Light GBM is a tree based learning algorithm where the trees are grown leaf-wise (horizontally) as compared to other models that are grown level-wise.
- High accuracy: It is grown on the leaf with the highest loss and will be able to reduce more loss than a level-wise model.
- Fast: high performance and takes up lesser memory to run
- Runs on GPU
- Prone to overfitting: not suitable for datasets <10,000
- So many hyper parameters to tune (>100) …
Parameters
- objective: regression, binary, multiclass
- metric: mae (mean absolute error), use (mean squared error), binary_logloss (binary classification), multi_logloss (multiclass classification)
- boosting: gbdt (traditional gradient boosting decision tree), rf (random forest), dart (dropouts meet multiple additive regression trees), goss (gradient based one side sampling)

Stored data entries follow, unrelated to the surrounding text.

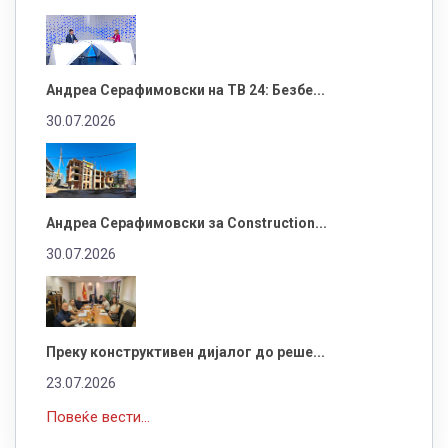
Андреа Серафимовски на ТВ 24: Безбе...
30.07.2026
Андреа Серафимовски за Construction...
30.07.2026
Преку конструктивен дијалог до реше...
23.07.2026
Повеќе вести...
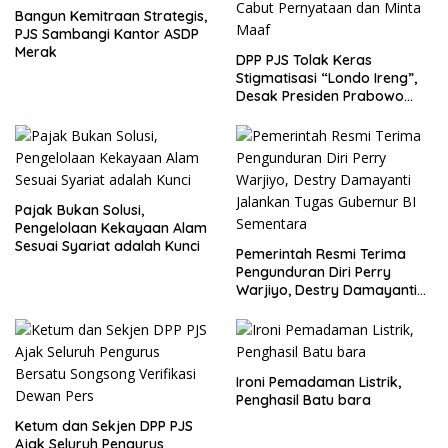
Bangun Kemitraan Strategis,
PJS Sambangi Kantor ASDP
Merak
DPP PJS Tolak Keras
Stigmatisasi “Londo Ireng”,
Desak Presiden Prabowo
Cabut Pernyataan dan Minta
Maaf
Pajak Bukan Solusi,
Pengelolaan Kekayaan Alam
Sesuai Syariat adalah Kunci
Pemerintah Resmi Terima
Pengunduran Diri Perry
Warjiyo, Destry Damayanti
Jalankan Tugas Gubernur BI
Sementara
Ironi Pemadaman Listrik,
Penghasil Batu bara
Ketum dan Sekjen DPP PJS
Ajak Seluruh Pengurus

- num_boost_round: number of iterations (usually 100+). Large value increases accuracy but decreases speed of training
- learning_rate: determine the contribution of each tree for each iteration. low learning rate will take many iteration (slow) before converging, and a high learning rate may converge quickly but with lower accuracy (usually 0.1, 0.01 etc)

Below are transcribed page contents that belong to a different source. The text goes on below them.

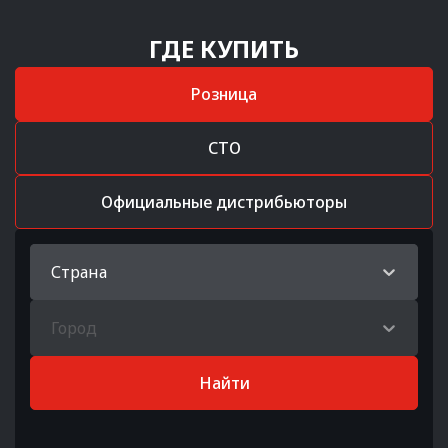
ГДЕ КУПИТЬ
Розница
СТО
Официальные дистрибьюторы
Страна
Город
Найти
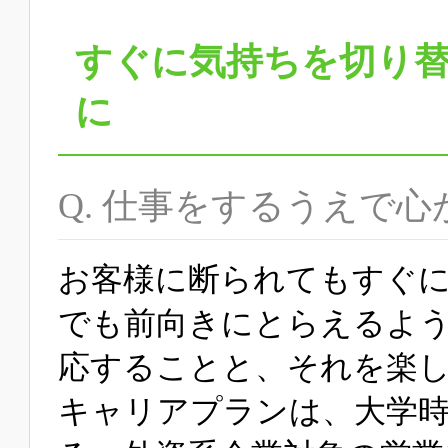
すぐに気持ちを切り
に
Q. 仕事をするうえで
お客様に断られてもすぐ
でも前向きにとらえるよ
応することと、それを楽
キャリアプランは、大学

- max_depth: max depth of tree. Adjusted to smaller value to prevent overfitting
- min_data_in_leaf: min number of record in each leaf to prevent overfitting. higher value will prevent overfitting, but can also cause underfitting. lower values for imbalanced class data such that minority class can fall within the same leaf(usually 100–1000s for large dataset)
- num_leaves: total number of leaves in a full tree (usually < 2^max depth)

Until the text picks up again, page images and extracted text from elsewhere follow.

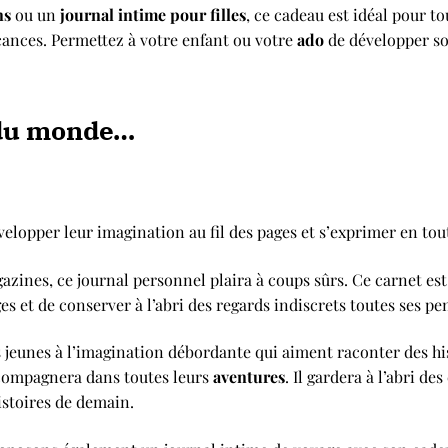
ns
ou un
journal intime pour filles
, ce cadeau est idéal pour t
cances. Permettez à votre enfant ou votre
ado
de développer so
 du monde…
elopper leur imagination au fil des pages et s’exprimer en tout
azines, ce journal personnel plaira à coups sûrs. Ce carnet e
es et de conserver à l’abri des regards indiscrets toutes ses pe
 jeunes à l’imagination débordante qui aiment raconter des hist
compagnera dans toutes leurs
aventures
. Il gardera à l’abri de
stoires de demain.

- feature_fraction: subset of features used for growing tree in each iteration. random selection of features for each tree reduces multicollinearity and overfitting (usually 0.8) and speeds up training
- bagging_fraction: subset of data to be used in each iteration. prevents overfitting and speeds up training
- max_bin: splitting continuous feature into discrete bins. smaller value speeds up training and prevents overfitting, larger value will be more accurate.